One last abstract I’d like to mention is one relating to the upcoming therapy called the Chimeric Antigen Receptor (CAR) procedure which is very exciting and is being studied in many places. It may be able to be a cure for many malignancies and is being studied mostly for leukemias at this point. It enlists the patient’s own immune system to seek out and kill the diseased cells. I won’t describe it here, as I’ve mentioned it previously and much more about it can be found elsewhere on the internet.
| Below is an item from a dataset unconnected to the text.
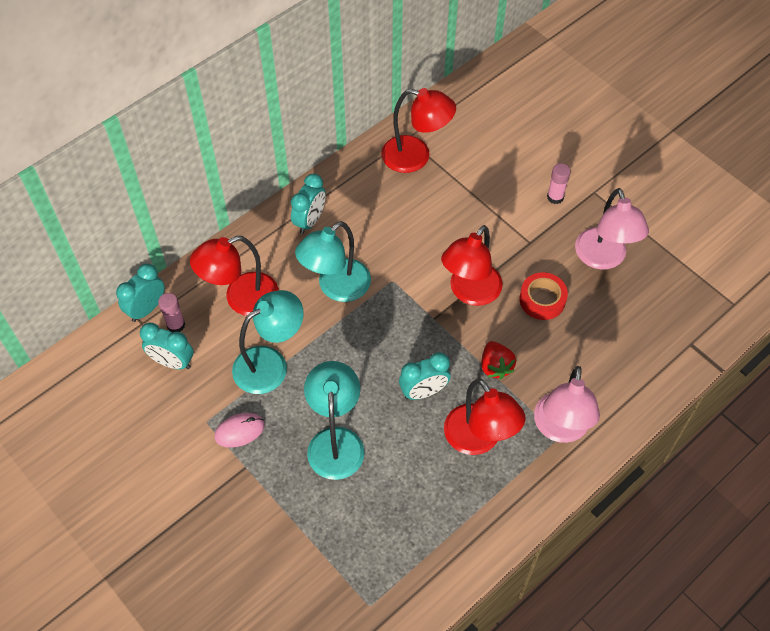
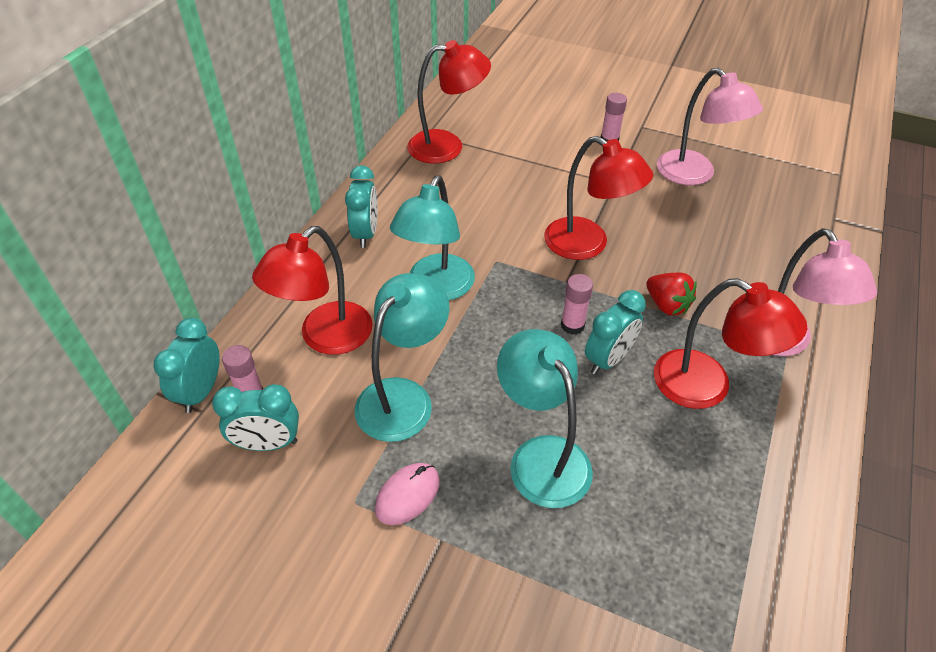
camera: 25 degrees left, 10 degrees down
red lamp [441,225,503,306] -> red lamp turned 60 degrees counterclockwise [544,136,653,260]
red tape [520,272,568,320] -> none
none -> pink glue stick [561,274,593,335]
This procedure was pioneered by Dr. Carl June’s folks at the University of Pennsylvania. His early study of three patients resulted in two of them apparently being cured of CLL, though they remain immune deficient. In any case, it is interesting to see what percentage of the study patients are responding to therapy. This abstract also comes from Dr. June’s group. You can see his ASH abstract here:
This shows that, although the procedure has some excellent results, it doesn’t always work. Of 24 CLL patients who underwent CARs therapy recently, only 5 had complete responses, 7 had partial responses and 12 had no response. The results were a bit better for pediatric patients with ALL. Of 14 patients, 8 had ongoing complete responses and four have relapsed. However, it needs to be remembered that all these patients were desperately ill and essentially had no other options. My point, though, is that for all the excitement surrounding CARs, this procedure is in its early stages and is not a cure for all who enter into these studies, with possible complications, deaths, relapses and such. But, it still holds great promise for the future.
I’m still doing quite well and will be going back to Houston for another check-up and bone marrow biopsy in about six more weeks. Meanwhile the blood counts I have been getting monthly here in Denton are remaining pretty much normal. Hopefully I can give you another good report next month.